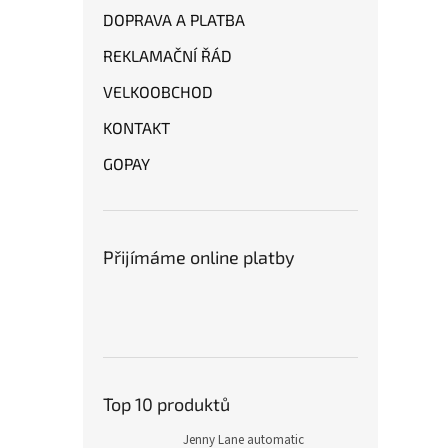
DOPRAVA A PLATBA
REKLAMAČNÍ ŘÁD
VELKOOBCHOD
KONTAKT
GOPAY
Přijímáme online platby
Top 10 produktů
Jenny Lane automatic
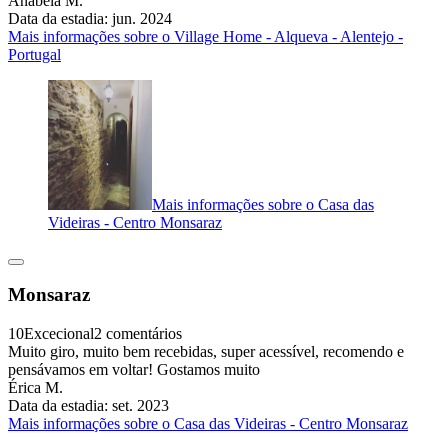
Anabela M.
Data da estadia: jun. 2024
Mais informações sobre o Village Home - Alqueva - Alentejo -
Portugal
Mais informações sobre o Casa das
Videiras - Centro Monsaraz
Monsaraz
10
Excecional
2 comentários
Muito giro, muito bem recebidas, super acessível, recomendo e
pensávamos em voltar! Gostamos muito
Érica M.
Data da estadia: set. 2023
Mais informações sobre o Casa das Videiras - Centro Monsaraz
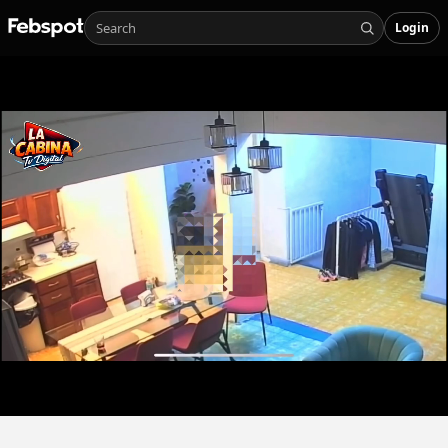
Login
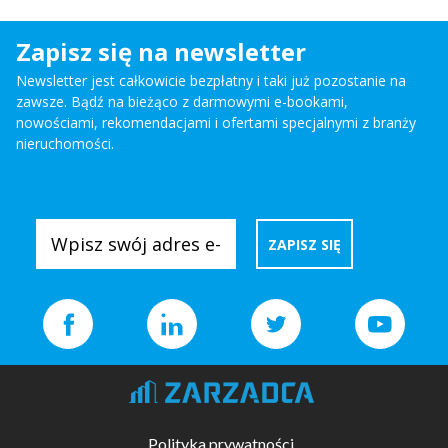
Zapisz się na newsletter
Newsletter jest całkowicie bezpłatny i taki już pozostanie na
zawsze. Bądź na bieżąco z darmowymi e-bookami,
nowościami, rekomendacjami i ofertami specjalnymi z branży
nieruchomości.
Polityka prywatności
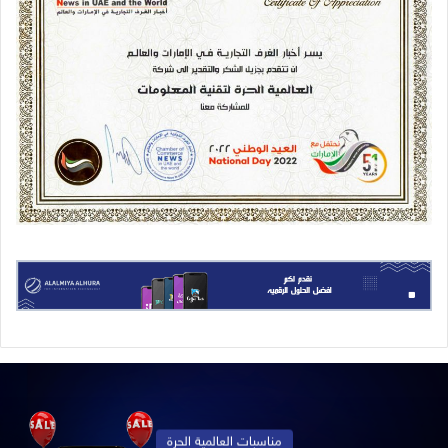
مناسبات العالمية الحرة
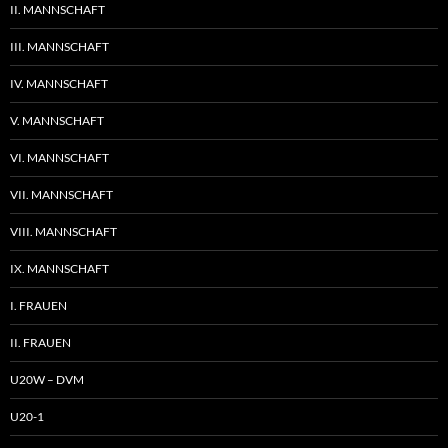
II. MANNSCHAFT
III. MANNSCHAFT
IV. MANNSCHAFT
V. MANNSCHAFT
VI. MANNSCHAFT
VII. MANNSCHAFT
VIII. MANNSCHAFT
IX. MANNSCHAFT
I. FRAUEN
II. FRAUEN
U20W – DVM
U20-1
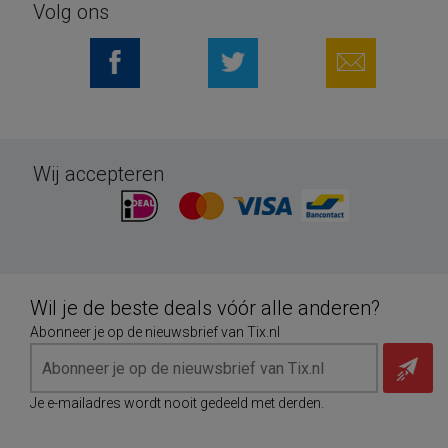
Volg ons
Wij accepteren
Wil je de beste deals vóór alle anderen?
Abonneer je op de nieuwsbrief van Tix.nl
Je e-mailadres wordt nooit gedeeld met derden.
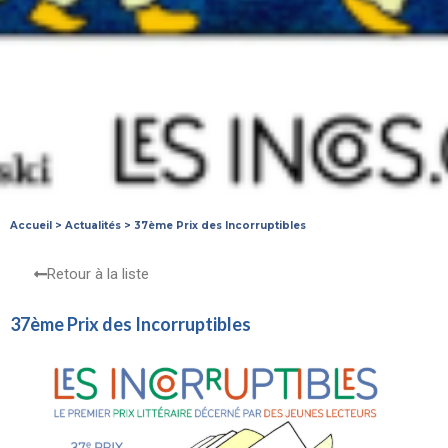
Accueil
>
Actualités
>
37ème Prix des Incorruptibles
Retour à la liste
37ème Prix des Incorruptibles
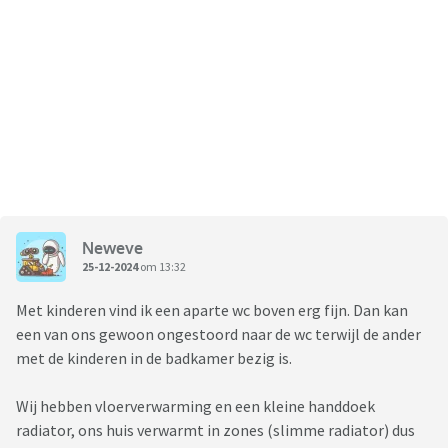
Neweve
25-12-2024
om 13:32
Met kinderen vind ik een aparte wc boven erg fijn. Dan kan
een van ons gewoon ongestoord naar de wc terwijl de ander
met de kinderen in de badkamer bezig is.
Wij hebben vloerverwarming en een kleine handdoek
radiator, ons huis verwarmt in zones (slimme radiator) dus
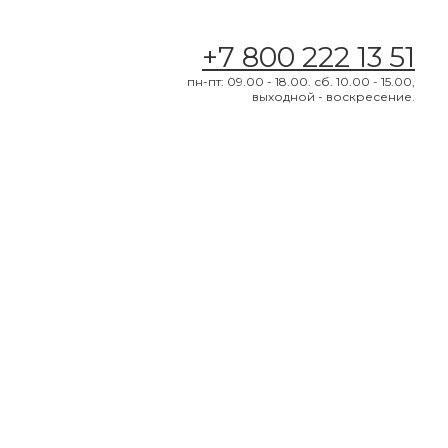
+7 800 222 13 51
пн-пт: 09.00 - 18.00. сб. 10.00 - 15.00,
выходной - воскресение.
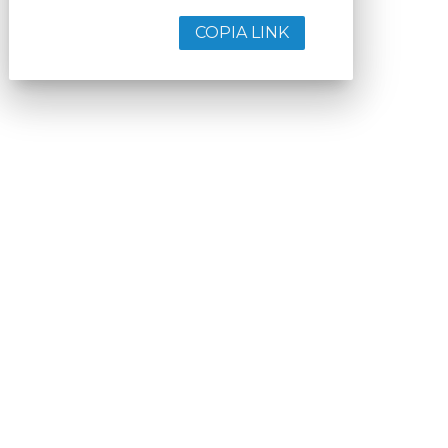
COPIA LINK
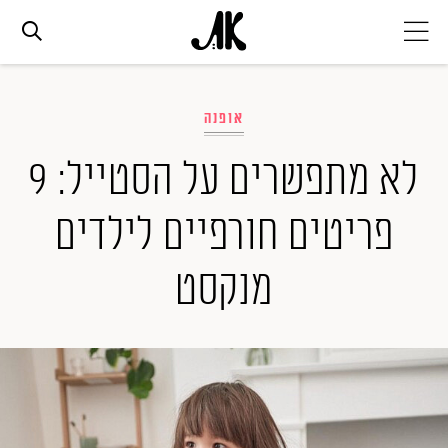
אג׳נדה
אופנה
אופנה
לא מתפשרים על הסטייל: 9
פריטים חורפיים לילדים
ביוטי
מנקסט
סלבס
ערוצים נוספים
המגזין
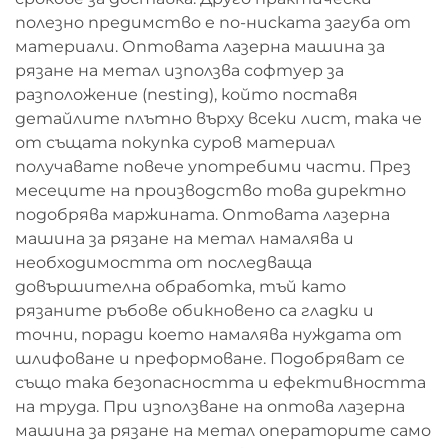
полезно предимство е по-ниската загуба от
материали. Оптовата лазерна машина за
рязане на метал използва софтуер за
разположение (nesting), който поставя
детайлите плътно върху всеки лист, така че
от същата покупка суров материал
получавате повече употребими части. През
месеците на производство това директно
подобрява маржината. Оптовата лазерна
машина за рязане на метал намалява и
необходимостта от последваща
довършителна обработка, тъй като
рязаните ръбове обикновено са гладки и
точни, поради което намалява нуждата от
шлифоване и преформоване. Подобряват се
също така безопасността и ефективността
на труда. При използване на оптова лазерна
машина за рязане на метал операторите само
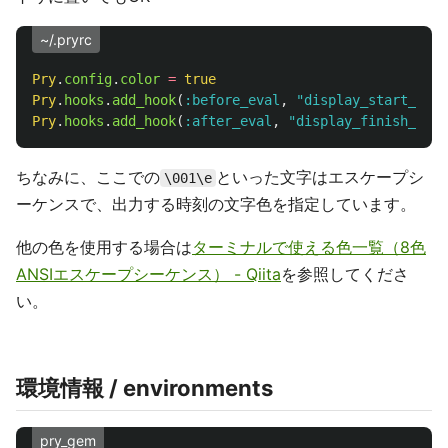
~/.pryrc
Pry
.
config
.
color
=
true
Pry
.
hooks
.
add_hook
(
:before_eval
,
"display_start_time
Pry
.
hooks
.
add_hook
(
:after_eval
,
"display_finish_time
ちなみに、ここでの
といった文字はエスケープシ
\001\e
ーケンスで、出力する時刻の文字色を指定しています。
他の色を使用する場合は
ターミナルで使える色一覧（8色
ANSIエスケープシーケンス） - Qiita
を参照してくださ
い。
環境情報 / environments
pry_gem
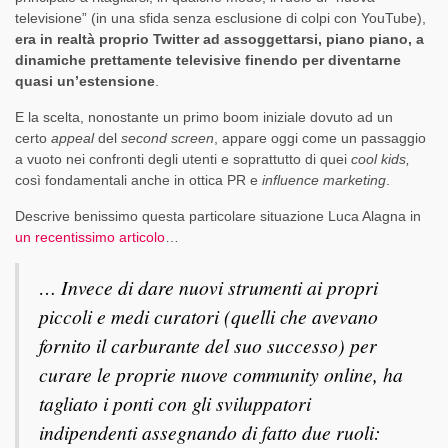
televisione” (in una sfida senza esclusione di colpi con YouTube),
era in realtà proprio Twitter ad assoggettarsi, piano piano, a
dinamiche prettamente televisive finendo per diventarne
quasi un’estensione
.
E la scelta, nonostante un primo boom iniziale dovuto ad un
certo
appeal
del
second screen
, appare oggi come un passaggio
a vuoto nei confronti degli utenti e soprattutto di quei
cool kids,
così fondamentali anche in ottica PR e
influence marketing
.
Descrive benissimo questa particolare situazione Luca Alagna in
un recentissimo articolo
…
… Invece di dare nuovi strumenti ai propri
piccoli e medi curatori (quelli che avevano
fornito il carburante del suo successo) per
curare le proprie nuove community online, ha
tagliato i ponti con gli sviluppatori
indipendenti assegnando di fatto due ruoli:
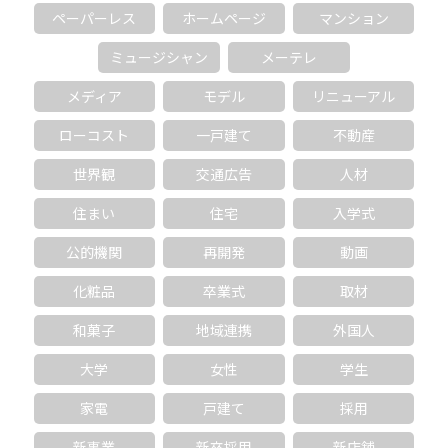
ペーパーレス
ホームページ
マンション
ミュージシャン
メーテレ
メディア
モデル
リニューアル
ローコスト
一戸建て
不動産
世界観
交通広告
人材
住まい
住宅
入学式
公的機関
再開発
動画
化粧品
卒業式
取材
和菓子
地域連携
外国人
大学
女性
学生
家電
戸建て
採用
新事業
新卒採用
新店舗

_Task:_ If a line in the entries above contains the word "машина", copy it.

_Solution for this problem:_
материали. Оптовата лазерна машина за
машина за рязане на метал намалява и
машина за рязане на метал операторите само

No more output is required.